I did sit back and relax a bit to watch Real Madrid and Manchester United in the Champions League. Football is quite different when you don’t really care who wins as long as the Dutch Skunk doesn’t and I took some joy out of his failure to score last night, especially when he could have won the game but miskicked like a baby gazelle. Perhaps his purple patch is now over and people will see him for the greying Michael Ricketts he really is.

And you can say all you want about him leaving and how much you understand it, but I understand why a lot of bad people do bad stuff, it doesn’t mean they’re not bad people who shouldn’t be dipped in honey then left naked in the sun on the top of a fire ant colony. As for Madrid, well, without Ronaldo they’re not very good at all, are they?

It was a brilliant equalising header from the man with the most disgusting neck in the world after Danny Welbeck made Sergio Ramos look like Igors Stepanovs, but they’re at home, chasing a game, and all they can do is bring on Luca Modric. That lot from down the lane might not have won the league since 1961 but getting that much money for Modric is one of the greatest achievements in modern football. He’s a player we were very interested in, and came very close to signing the summer before he joined Sp*rs, but he’s a Hlebbish bullet dodged if you ask me.

And we might bemoan our lack of back-up for Wojciech Szczesny but seeing Real play the janitor in nets shows you even the richest clubs don’t necessarily have the strength in depth you’d imagine. Still, all to play for in the next game. Let’s hope for more meteorites.

It’s still very quiet from an Arsenal point of view with not much happening in the way of pre-Blackburn talk just yet. We have to concentrate on FA Cup before we can think about the somewhat daunting prospect of hosting Bayern Munich next week, no doubt we’ll start getting dribs and drabs of team news over the next couple of days.

In the meantime, Thierry Henry has admitted he’d like to come back to the club in some capacity when his playing days are over and has given his backing to Arsene Wenger. On the boss and the pressure he’s under, he says:

When you don’t win, people constantly question your work and your legitimacy. Everything you have achieved previously is forgotten. For me, these are things that are hard to hear, difficult to live. It’s sad, but it’s football.

The last three words of that are the most important, really. Sad it is, but it is also the way of the game. When you don’t meet expectations or the levels you’ve previously set then you are open to question and criticism. Nobody is immune to that. But it’s what he says about coming back that’s most interesting:

All I know is I’d like to stay involved with football, and, I hope, at Arsenal. It’s the heart that speaks, it’s the team I support. If I can come back to the club, I’d love to do it, but it’s not my decision. It would be a wish, a desire more than something that can be made official, I have two more years to play here, then I’ll see.

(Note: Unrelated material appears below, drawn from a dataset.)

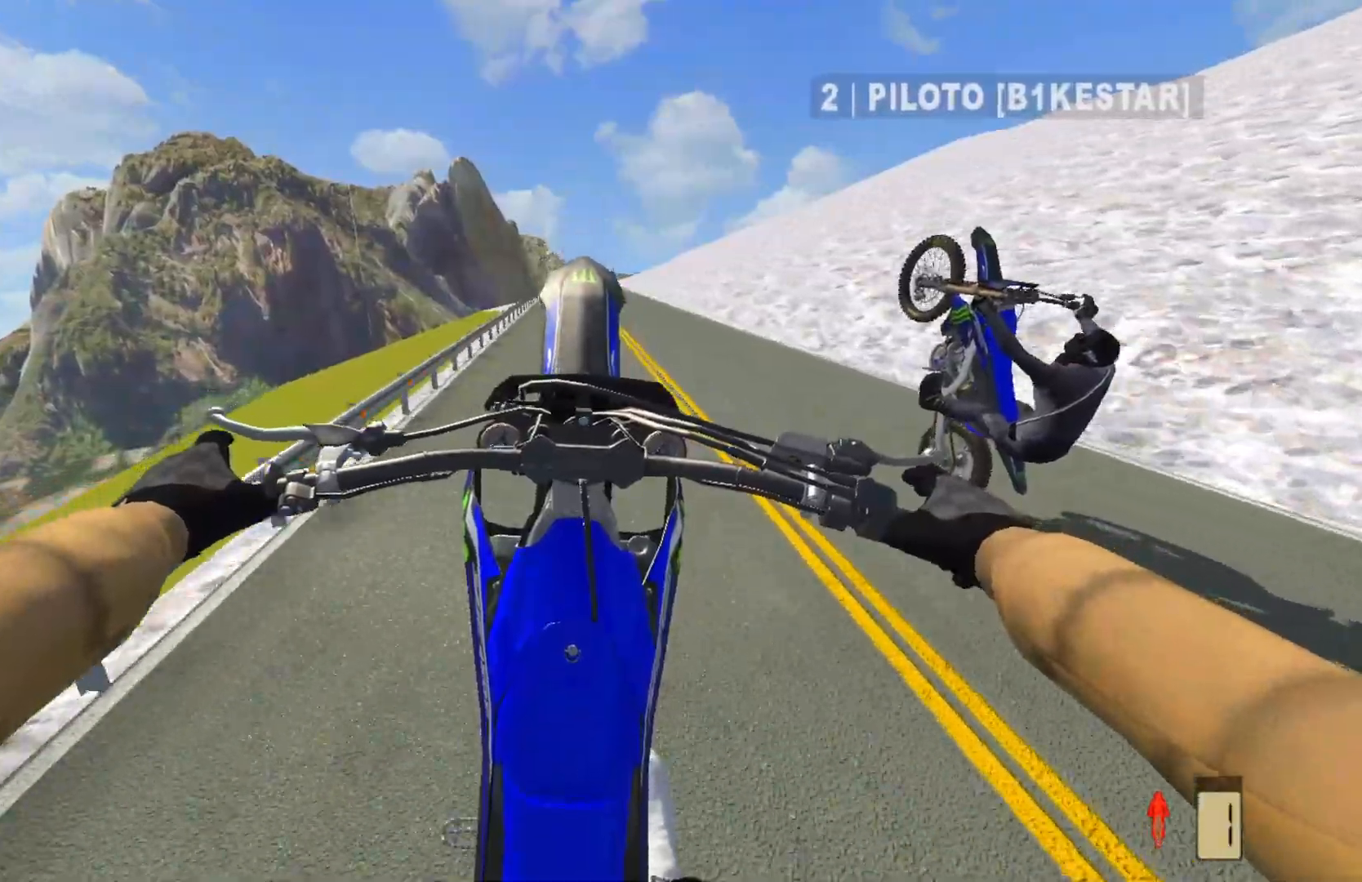
{"buttons": ["R2"], "left_stick": "center", "right_stick": "center", "events": []}
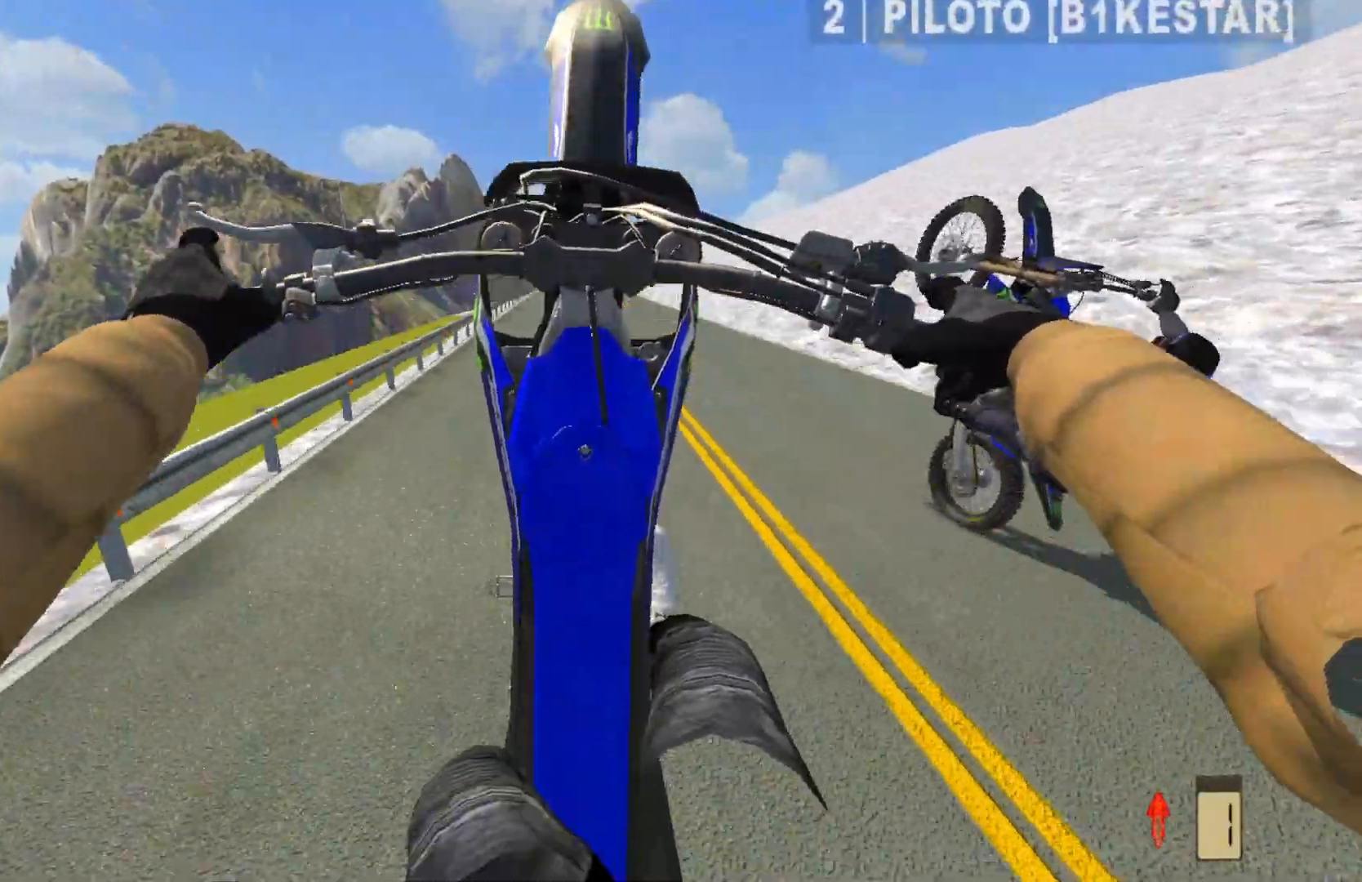
{"buttons": [], "left_stick": "center", "right_stick": "center", "events": [[33, "R2", "up"], [433, "L2", "down"], [500, "L2", "up"]]}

But I’d really love to be back with Arsenal.

Obviously it’s something for the future, as he says himself he has two years on his NYRB contract and he’s spoken recently about wanting to win that before he retires, but it’ll be interesting to see how serious he is. If you look at Patrick Vieira, somebody people continually talk about as a missing piece of our coaching puzzle, he’s spent the last couple of years in a chiefly ceremonial role at Man City. He’s a well-paid ambassador/mascot.

Compare Vieira to Bergkamp, who is assistant manager of Ajax, and there’s a real difference. Sadly, the issues Dennis has with flying probably preclude him from ever becoming a manager, but an Henry – Bergkamp double-act sounds like a kind of dream team. The chances of it are very slim, obviously, but who here hasn’t thought about what they’d spend the money on if they won the lottery? Same thing, really.

Just for reference, I’d spend the money on an island in a warm place, all the rum, and a flock of killer ocelots to defend me, even if I might get a bit torn up in the process. The simple things, you know yourself.

Righto, that’s enough guff for today, back tomorrow with an Arsecast and all that. Until then.